Du mode projet au mode produit.
C’est ainsi que les tenants des approches agiles ont rapidement préconisé de quitter le mode projet au profit d’un mode « produit ». Plutôt que de gérer un ensemble de projets de construction et un ensemble d’applications en maintenance, l’entreprise gère un portefeuille de « produits » auxquels elle alloue des moyens tant qu’il y a de la valeur à les développer.
De la révolution du mode projet, on garde l’idée qu’il faut des ressources dédiées sur un sujet, et on garde l’idée que l’organisation se reconfigure en fonction des objectifs du moment. En revanche, on casse la distinction entre cadrage initial et exécution sur plans préétablis, et on casse l’idée d’un grand soir ou tous les objectifs rêvés sont atteints et ou il n’y a plus qu’à entrer en maintenance.

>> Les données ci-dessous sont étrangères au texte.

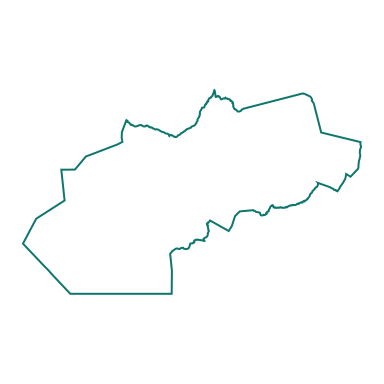 the district of Rinconada, Jujuy, Argentina
{"feature_id": "61730980B37720115941003", "entity_name": "Rinconada", "entity_type": "district", "adm_level": 2, "iso_a3": "ARG", "parent_name": "Argentina", "parent_adm1": "Jujuy", "projection": "mercator", "projection_center": [-66.377, -22.623], "detail": "fine", "context": "isolated", "style": "outline", "palette": "teal", "viewbox_px": 384, "rotation_deg": 0, "n_neighbors": 0, "source": "geoboundaries", "source_scale": "gbopen_adm2", "svg_char_len": 6014}
<svg xmlns="http://www.w3.org/2000/svg" viewBox="0 0 384 384"><path d="M171.7,293.8L171.9,270.4L170.6,258.0L170.1,253.9L172.5,250.9L176.0,248.6L177.5,248.5L179.1,249.1L180.0,248.8L180.5,248.3L182.0,247.8L182.6,247.8L183.1,247.8L183.3,248.3L183.9,248.7L184.7,248.8L185.4,249.1L186.7,249.0L187.9,248.7L189.1,247.6L189.4,246.5L189.9,245.5L189.9,244.8L190.4,243.5L191.9,243.4L192.2,243.2L192.8,243.3L193.3,242.6L193.9,242.7L194.2,242.5L194.4,242.1L194.4,241.5L194.1,241.0L194.2,240.7L194.7,240.3L195.4,239.9L195.9,239.8L196.5,240.0L197.2,239.5L197.6,239.5L198.8,239.9L200.0,240.1L200.3,240.0L200.9,240.3L202.6,240.4L203.5,240.8L204.4,241.0L204.4,240.6L204.1,240.2L203.5,239.8L203.5,239.1L203.5,238.9L204.7,237.9L206.0,237.4L207.2,236.3L207.5,235.6L207.8,234.6L207.8,233.1L208.2,232.6L208.8,231.0L208.8,230.6L208.3,230.0L208.4,229.2L207.9,227.5L208.0,226.8L207.6,226.1L207.6,225.8L207.8,225.4L207.3,225.0L207.3,224.5L207.0,224.4L206.9,223.9L207.1,223.6L207.5,223.5L207.4,223.2L207.6,222.8L208.0,222.5L208.4,222.6L209.3,221.7L209.7,221.2L209.7,220.8L210.0,220.5L228.7,231.0L231.8,226.1L235.0,216.2L239.8,211.4L253.2,210.2L253.7,210.7L254.6,210.8L255.2,211.1L256.0,211.9L258.9,212.4L259.3,212.7L259.8,212.7L260.2,213.2L260.3,214.1L260.6,214.9L261.0,215.3L262.0,215.5L262.3,215.3L263.3,215.2L263.7,214.8L264.4,215.1L264.9,215.0L265.6,214.4L265.9,213.8L266.2,213.6L266.5,213.9L266.8,213.7L266.5,212.7L267.0,212.3L267.4,212.2L267.5,211.7L268.5,211.3L268.8,211.0L268.9,210.6L268.8,210.1L268.9,209.7L269.9,208.2L270.2,207.2L270.8,206.2L271.1,206.0L271.7,205.9L272.2,205.2L272.4,205.1L272.6,205.1L272.9,205.5L272.9,206.0L273.0,206.3L273.5,206.3L273.8,206.7L273.8,207.4L274.4,207.4L274.8,207.8L275.2,207.7L275.6,207.5L276.6,208.0L277.0,207.8L277.9,207.6L278.7,207.8L279.2,207.4L279.8,207.7L280.6,207.2L281.5,207.7L281.8,207.7L282.0,207.5L282.4,207.5L282.9,207.9L283.6,207.9L284.1,207.7L284.5,207.7L285.4,207.3L285.6,207.5L286.0,207.4L286.5,207.4L286.6,207.0L287.3,207.0L288.0,206.6L288.1,206.3L288.8,206.1L289.2,205.8L289.9,205.7L290.3,205.4L291.1,205.5L292.0,205.0L292.5,205.3L293.3,205.0L294.5,205.1L295.4,205.0L296.5,204.5L297.2,203.8L297.6,204.1L298.3,204.0L298.5,203.7L299.0,203.6L299.1,203.2L299.7,203.1L300.4,202.5L301.6,202.6L302.1,202.1L302.6,202.4L303.0,201.6L303.5,201.1L303.9,201.0L304.4,201.4L304.7,201.4L305.4,200.4L306.5,200.0L307.1,199.1L307.9,198.7L308.2,197.8L309.4,196.7L309.8,195.5L309.9,194.9L310.2,194.2L311.0,193.5L311.5,192.8L312.0,192.6L312.5,191.0L312.9,190.8L313.3,190.3L314.4,189.4L314.6,188.8L315.1,188.3L315.4,187.6L315.9,187.3L316.7,187.0L317.2,186.6L317.7,185.4L317.8,184.7L318.1,183.9L318.2,183.3L317.9,182.9L330.0,187.2L332.3,188.5L333.3,188.8L333.9,189.8L335.7,190.0L335.9,190.6L337.4,191.3L339.2,188.8L339.9,187.5L340.0,187.0L342.6,183.4L343.6,181.9L344.2,180.5L345.0,179.5L345.8,176.7L345.8,175.9L346.2,174.0L350.5,176.7L358.0,168.8L358.5,167.0L358.4,166.4L358.9,161.3L359.7,158.4L360.3,155.6L360.1,154.2L359.9,153.6L359.8,152.9L360.0,149.8L361.0,147.1L360.6,144.8L360.4,144.3L360.5,142.1L321.2,132.5L313.8,103.6L312.9,102.0L311.8,100.7L312.1,99.6L312.0,99.3L311.4,98.1L310.8,97.2L310.1,96.5L307.5,95.2L305.8,94.5L305.0,93.9L304.5,93.8L303.7,93.8L302.9,93.4L243.5,108.7L242.7,109.3L241.8,109.5L241.5,110.0L241.3,110.4L240.5,111.1L239.2,111.5L238.0,111.5L237.5,111.4L236.6,110.1L235.8,109.5L235.5,109.5L235.3,109.2L234.8,109.3L234.6,109.2L233.3,106.8L233.4,105.7L233.1,105.0L233.2,104.5L233.0,103.3L232.7,103.6L232.4,103.3L232.4,102.4L232.2,101.8L231.7,101.1L230.7,101.0L230.7,100.7L230.4,100.5L230.5,100.1L230.4,99.9L229.4,99.3L228.6,99.2L227.9,98.7L227.6,98.6L227.2,98.8L226.2,98.3L225.7,98.3L225.6,98.1L225.5,97.9L225.0,98.4L224.9,98.3L224.9,98.1L224.4,98.3L223.8,98.3L221.6,99.3L221.2,99.4L220.9,99.2L220.6,98.8L220.0,97.3L219.2,96.6L218.8,96.2L218.6,96.2L218.6,96.5L218.2,96.5L218.1,96.0L217.9,96.0L217.5,96.1L216.9,96.7L215.9,97.0L215.6,96.8L215.5,96.1L215.5,95.0L215.3,94.1L214.8,93.8L214.6,93.4L214.9,92.9L215.1,92.5L214.6,90.4L214.4,90.2L213.9,91.3L214.1,91.8L214.1,92.2L213.5,92.9L213.5,93.5L213.4,93.8L213.0,94.1L212.6,95.7L212.3,95.8L211.9,96.3L211.3,96.7L211.1,97.5L209.0,98.5L208.7,99.5L208.4,99.7L208.2,101.4L207.8,101.7L207.4,101.4L207.2,101.5L207.1,102.7L206.1,103.5L206.1,104.1L205.7,104.1L204.8,105.2L204.6,106.6L204.4,107.1L203.9,107.6L202.2,107.6L201.9,107.9L201.8,108.7L201.1,109.6L200.9,110.3L200.5,110.8L200.0,111.7L199.9,112.9L199.7,113.5L199.9,113.9L199.9,114.5L199.7,115.4L199.4,115.6L199.2,117.1L198.3,118.1L198.0,118.5L197.5,119.6L197.6,120.4L197.5,120.9L196.6,122.0L196.4,123.2L195.8,123.7L195.1,124.9L194.7,125.3L193.8,125.7L193.4,126.0L192.8,126.1L191.7,126.6L191.3,127.0L191.0,127.6L190.6,127.6L190.0,127.9L189.6,128.3L189.2,128.3L188.4,128.7L188.0,128.7L187.7,129.0L186.9,129.2L186.6,129.5L186.2,129.6L186.0,130.0L185.5,130.3L185.2,130.8L184.6,131.2L184.1,131.3L183.2,132.2L182.6,132.4L182.3,132.8L181.3,133.1L180.7,133.8L179.8,134.7L178.1,135.3L177.2,136.5L176.5,136.9L175.8,136.9L175.3,137.1L174.8,136.7L174.3,136.8L172.7,135.7L172.1,135.6L171.7,135.1L171.3,134.9L170.7,134.9L170.0,135.2L169.3,136.0L169.1,135.7L169.0,135.0L168.5,134.2L167.4,133.7L166.9,133.7L165.7,133.4L164.7,132.9L164.0,132.3L161.8,131.8L158.1,129.6L157.5,129.6L157.1,129.3L156.5,129.2L155.4,129.5L154.8,129.2L154.3,128.9L153.0,128.5L152.5,127.8L152.2,127.6L151.8,127.6L151.5,127.5L151.2,127.7L150.2,127.1L149.3,127.2L148.5,126.2L147.6,125.6L147.2,125.7L146.9,125.6L146.4,125.6L146.2,125.9L145.9,125.8L145.7,125.8L145.1,126.4L144.1,126.5L142.7,126.1L142.0,125.4L141.4,125.1L140.7,125.0L140.0,125.3L139.3,125.1L137.6,126.0L135.7,126.5L134.4,126.3L133.5,125.8L132.6,125.1L132.0,124.9L131.7,125.0L131.5,124.7L131.0,124.8L130.9,124.5L130.5,124.4L130.3,124.0L129.7,123.6L129.4,123.0L128.5,122.3L127.4,121.9L127.3,121.5L127.5,121.0L126.4,120.2L121.9,132.1L121.7,138.1L122.2,140.4L122.4,141.9L117.6,144.4L85.9,156.5L74.9,169.6L61.3,169.7L64.6,200.5L36.2,218.7L23.0,243.6L23.7,244.4L42.8,264.6L48.8,270.7L51.8,274.2L70.3,293.8L171.7,293.8Z" fill="none" stroke="#0f766e" stroke-width="2"/></svg>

Cela crée potentiellement un sentiment d’insécurité pour le top décideur qui ne sait pas exactement ce qu’il aura pour son argent à la fin de l’année. Mais s’il accepte de faire le grand saut, il aura potentiellement eu mieux que s’il avait voulu appliquer une approche déterministe.
Bonjour Christian,
Merci pour cette réflexion. L’évolution d’un mode « projet » vers un mode « produit » induit des changements dans les postures managériales : lâcher prise, accepter un feed back d’un collaborateur ou d’un client pour améliorer les fonctionnalités d’un produit, coopérer et innover de façon pluridiciplinaire….Le leader doit être exemplaire en changeant sa propre façon de faire. C’est souvent lui qui décide de donner une direction différente (crainte de l’ubérisation, événement personnel qui va faire émerger une autre façon de diriger…). Mais on oublie souvent le management intérmédiaire, qui « opérationnalise » la stratégie. Ce sont eux qui incarnent le changement, et qu’il faut aider à se transformer.